I remember one time at my grandmother’s house in Austin. I was in bed Christmas Eve, and I swear I heard elves on the roof. They made a high-pitched little noise when they were talking, and I could hear them pulling the sleigh up onto the roof just over my head, as the sounds came down through the ceiling and straight into my ears. You would think I’d want to run outside to see them. But, oh man, instead I was paralyzed with fear. I managed to fall out of bed, make a beeline for my mom and jump into bed with her. Everyone in the house was asleep so I know it wasn’t my dad outside making noise. Still to this day, at least 60 years later, I don’t know what I heard, but I want to believe it really was Santa, his reindeer and his elves.
Gift giving is fun, too. No matter how old you are, everyone loves to open presents. My son and his wife are adults, there’s nothing they need that they can’t acquire themselves, but every year I put together a box of gifts for them to put under their tree and mail it to them in Minneapolis. Nothing extravagant, and sometimes I like to mail them H-E-B products since there are no H-EBs in Minneapolis. Can you imagine? I may never leave Texas because I love H-E-B too much.
One Christmas we were traveling down the highway on the way to my grandmother’s house. There was a sailor hitchhiking and my dad picked him up. My mother was not happy about picking up this stranger considering she had three small children in the backseat.
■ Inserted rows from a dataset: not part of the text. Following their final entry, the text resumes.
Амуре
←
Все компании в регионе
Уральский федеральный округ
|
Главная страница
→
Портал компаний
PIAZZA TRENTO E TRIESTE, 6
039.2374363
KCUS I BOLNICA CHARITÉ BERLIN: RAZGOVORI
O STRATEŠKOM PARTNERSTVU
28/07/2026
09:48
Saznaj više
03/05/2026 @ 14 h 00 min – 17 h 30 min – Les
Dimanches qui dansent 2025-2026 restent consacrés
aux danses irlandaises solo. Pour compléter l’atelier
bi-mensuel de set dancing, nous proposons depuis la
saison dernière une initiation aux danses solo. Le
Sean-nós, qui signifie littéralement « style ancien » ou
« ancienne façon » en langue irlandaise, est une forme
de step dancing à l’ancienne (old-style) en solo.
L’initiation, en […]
Even as a small child I could feel her tension. But my dad, being a Marine, had no qualms picking up a fellow serviceman. As it turned out, he became a family friend and my mother and father gave him a carton of cigarettes for Christmas. Yes, that is correct, it was not uncommon in the 60s to give cigarettes as a Christmas gift.
My mother would often trade in her S&H Green stamps at the S&H Green stamp store. You acquired these stamps when you shopped at the grocery store or other establishments; they would give you so many stamps based on how much you spent at that particular store and then you would paste them into a book; that was my job, pasting in the stamps. Once the book got full, you could go to the S&H Green stamp store and trade them in for household goods or gifts, and if it was around the holidays, find nice Christmas presents for friends and relatives.
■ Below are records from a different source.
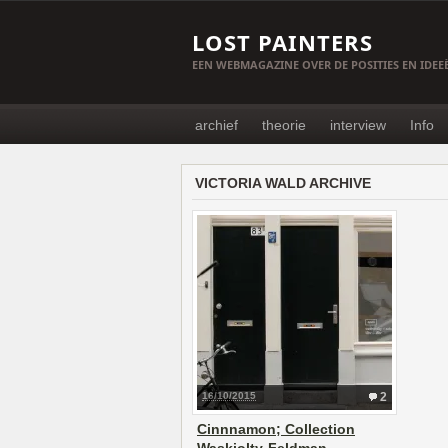
LOST PAINTERS
EEN WEBMAGAZINE OVER DE POSITIES EN IDE
archief
theorie
interview
Info
VICTORIA WALD ARCHIVE
16/10/2015
2
Cinnnamon; Collection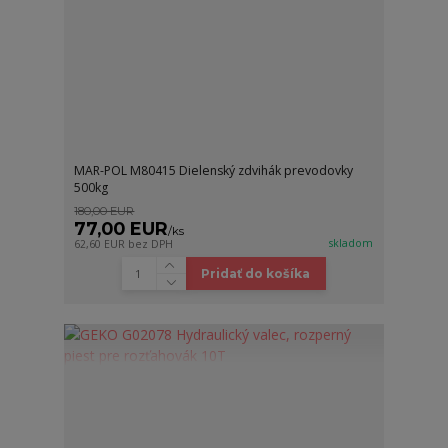
MAR-POL M80415 Dielenský zdvihák prevodovky
500kg
180,00 EUR
77,00 EUR
/
ks
skladom
62,60 EUR
bez DPH
Pridať do košíka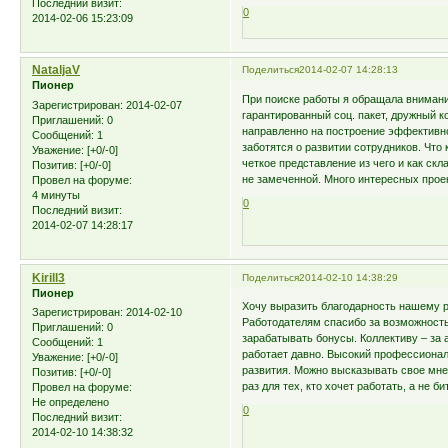
Последний визит:
0
2014-02-06 15:23:09
NataljaV
Поделиться
2014-02-07 14:28:13
Пионер
При поиске работы я обращала внимание
Зарегистрирован
: 2014-02-07
гарантированный соц. пакет, дружный 
Приглашений:
0
направленно на построение эффективно
Сообщений:
1
заботятся о развитии сотрудников. Что
Уважение:
[+0/-0]
четкое представление из чего и как ск
Позитив:
[+0/-0]
не замеченной. Много интересных прое
Провел на форуме:
4 минуты
0
Последний визит:
2014-02-07 14:28:17
Kirill3
Поделиться
2014-02-10 14:38:29
Пионер
Хочу выразить благодарность нашему р
Зарегистрирован
: 2014-02-10
Работодателям спасибо за возможность
Приглашений:
0
зарабатывать бонусы. Коллективу – за а
Сообщений:
1
работает давно. Высокий профессионал
Уважение:
[+0/-0]
развития. Можно высказывать свое мн
Позитив:
[+0/-0]
раз для тех, кто хочет работать, а не б
Провел на форуме:
Не определено
0
Последний визит:
2014-02-10 14:38:32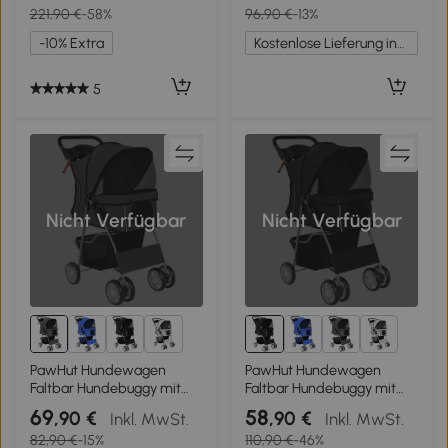
221,90 €
-58%
96,90 €
-13%
Netzfenster, Khaki
Fenstern 67x45x96 cm
Hellgrau
-10% Extra
Kostenlose Lieferung innerhalb Deutschlands
5
Nicht Verfügbar
Nicht Verfügbar
1+
1+
PawHut Hundewagen
PawHut Hundewagen
Faltbar Hundebuggy mit
Faltbar Hundebuggy mit
Reflektorstreif
Reflektorstreif
69
58
,90 €
,90 €
Inkl. MwSt.
Inkl. MwSt.
Aufbewahrungskorb Kissen
Aufbewahrungskorb Kissen
82,90 €
-15%
110,90 €
-46%
für kleine Hunde bis 10 kg
für kleine Hunde bis 10 kg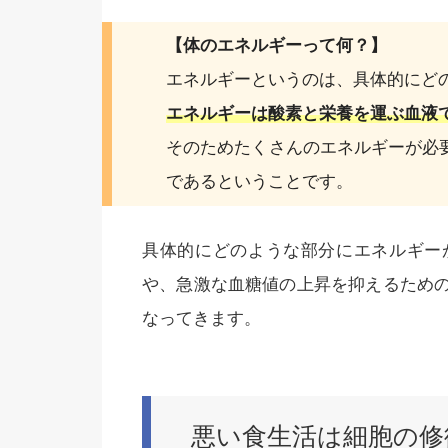
【体のエネルギーって何？】
エネルギーというのは、具体的にど
エネルギーは酸素と栄養を運ぶ血液
そのためたくさんのエネルギーが必
であるということです。
具体的にどのような部分にエネルギー
や、急激な血糖値の上昇を抑えるため
なってきます。
悪い食生活は細胞の修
And then there’s fruitcake. I happen to like it. There, I said it out loud. My mother used to make a blonde fruitcake that had lots of lemon and rum in it. So delicious. One of my favorite fruitcakes is from Collin Street Bakery in Corsicana. They have tons more than traditional fruitcake, they have chocolate covered fruitcake bites, fruitcakes loaded with Texas pecans, a huge variety, something for everyone, in fact it might make a lover of fruitcake out of you too.
I wish everyone a beautiful Christmas with lots of love, laughter, great food and maybe a little fruitcake!